Si potrebbe parlare di un razzismo culturale che passa anche dalla non conoscenza della nostra storia perché in realtà tutti noi europei discendiamo dagli africani, da quell’homo sapiens che, partendo dall’Etiopia, è giunto in Europa, circa 45 mila anni fa, soppiantando, per cause ambientali, l’uomo di Neanderthal da 300 mila anni unica forma umana che viveva nella nostra terra. «Noi abbiamo – scrive il biologo Guido Barbujani in Gli africani siamo noi – la fronte verticale, il mento e la testa schiacciata su retro. Chi ha queste tre caratteriste è africano. Il cranio di Neanderthal è più grosso, allungato all’indietro, la fronte è più bassa e non c’è mento». Si tratta di ignoranza scientifica?

In questo caso non parlerei di ignoranza. Calderoli o il compagno di classe che fa battute razziste non pensano realmente che una persona africana sia una scimmia vestita in modo elegante, ma parlerei di deresponsabilizzazione dello stare nello spazio pubblico. Il problema è che in fondo si sa che si può dire una cosa del genere. Neanche il razzista che utilizza immagini forti è convinto della scientificità di quello che sta dicendo. Lo fa condividendo un articolo xenofobo sui social o battute antisemite. Non si prendono troppo sul serio e lo scherzo razzista diventa una forma di ironia e di divertimento. Si tratta di atti di deresponsabilizzazione che contribuiscono, a furia di ripeterli, all’accettazione sociale del razzismo come un fatto normale. Del resto l’Italia nella sua storia non è esente da ideologie razziste legate a doppio filo alla stessa deriva del segregazionismo razziale negli Usa, nella Germania di Hitler, fino all’apartheid del Sudafrica. Sono sistemi di pensiero che sono evoluti in sistemi politici e giuridici. Il fascismo teorizzava su basi scientifiche fantasiose la superiorità di una razza. Nel secondo dopoguerra, anche se le istanze non si escludono l’una con l’altra, si passa da una superiorità su erronee basi biologiche ad una superiorità su base culturale con l’assunto che siamo troppo diversi per vivere insieme. La superiorità diventa una superiorità culturale. E questo è anche un fenomeno degli ultimi anni dove  riemerge il tema della razza.
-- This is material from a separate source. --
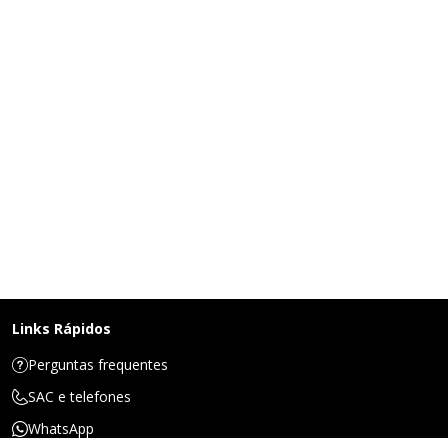
Links Rápidos
Perguntas frequentes
SAC e telefones
WhatsApp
Che tipo di antidoti culturali occorrono per superare la paura del diverso. Come si possono iniettare nel tessuto sociale?
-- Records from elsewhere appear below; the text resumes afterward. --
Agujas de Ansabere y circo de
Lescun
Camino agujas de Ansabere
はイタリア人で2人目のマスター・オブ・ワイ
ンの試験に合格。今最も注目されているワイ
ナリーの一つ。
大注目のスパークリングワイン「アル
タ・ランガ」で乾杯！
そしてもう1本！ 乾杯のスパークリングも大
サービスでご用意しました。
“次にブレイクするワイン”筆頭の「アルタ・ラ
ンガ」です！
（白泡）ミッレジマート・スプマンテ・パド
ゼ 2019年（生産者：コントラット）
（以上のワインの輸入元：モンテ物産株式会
Partire dalla consapevolezza che esiste un Paese che normalizza il razzismo, ma allo stesso tempo ci sono tanti giovani che sono pronti a impegnarsi in azioni concrete e differenziate per ogni tipo di accoglienza, anche 2.0. Rappresentano un capitale anti razzista che non possiamo permetterci di sprecare e che va valorizzato suscitando in rete reazioni positive. Nei social, penso sia importante prendere posizioni forti per segnalare i razzismi 2.0, ma più che rispondere all’autore di istante razziste vale la pena valorizzare idee ed esperienze costruttive per non alimentare un fenomeno che diventa generatore di consenso politico. Inoltre bisogna imparare a riconoscere le varie tipologie di razzismi e le reali intenzionalità. Per esempio riguardo una battuta razzista, un conto è se sto parlando a una persona con forti intenzionalità pedagogiche, un conto è se sto parlando ad un bambino che fa la battuta antisemita. In entrambi i casi bisogna attuare delle consone strategie educative di risposta. La grande sfida è l’educazione al web 2.0 perché non basta essere nativi digitali, essere della screen generation. Non basta nascere in una società multischermo ma occorre educarsi alla cittadinanza digitale, interculturale per assumere comportamenti corretti.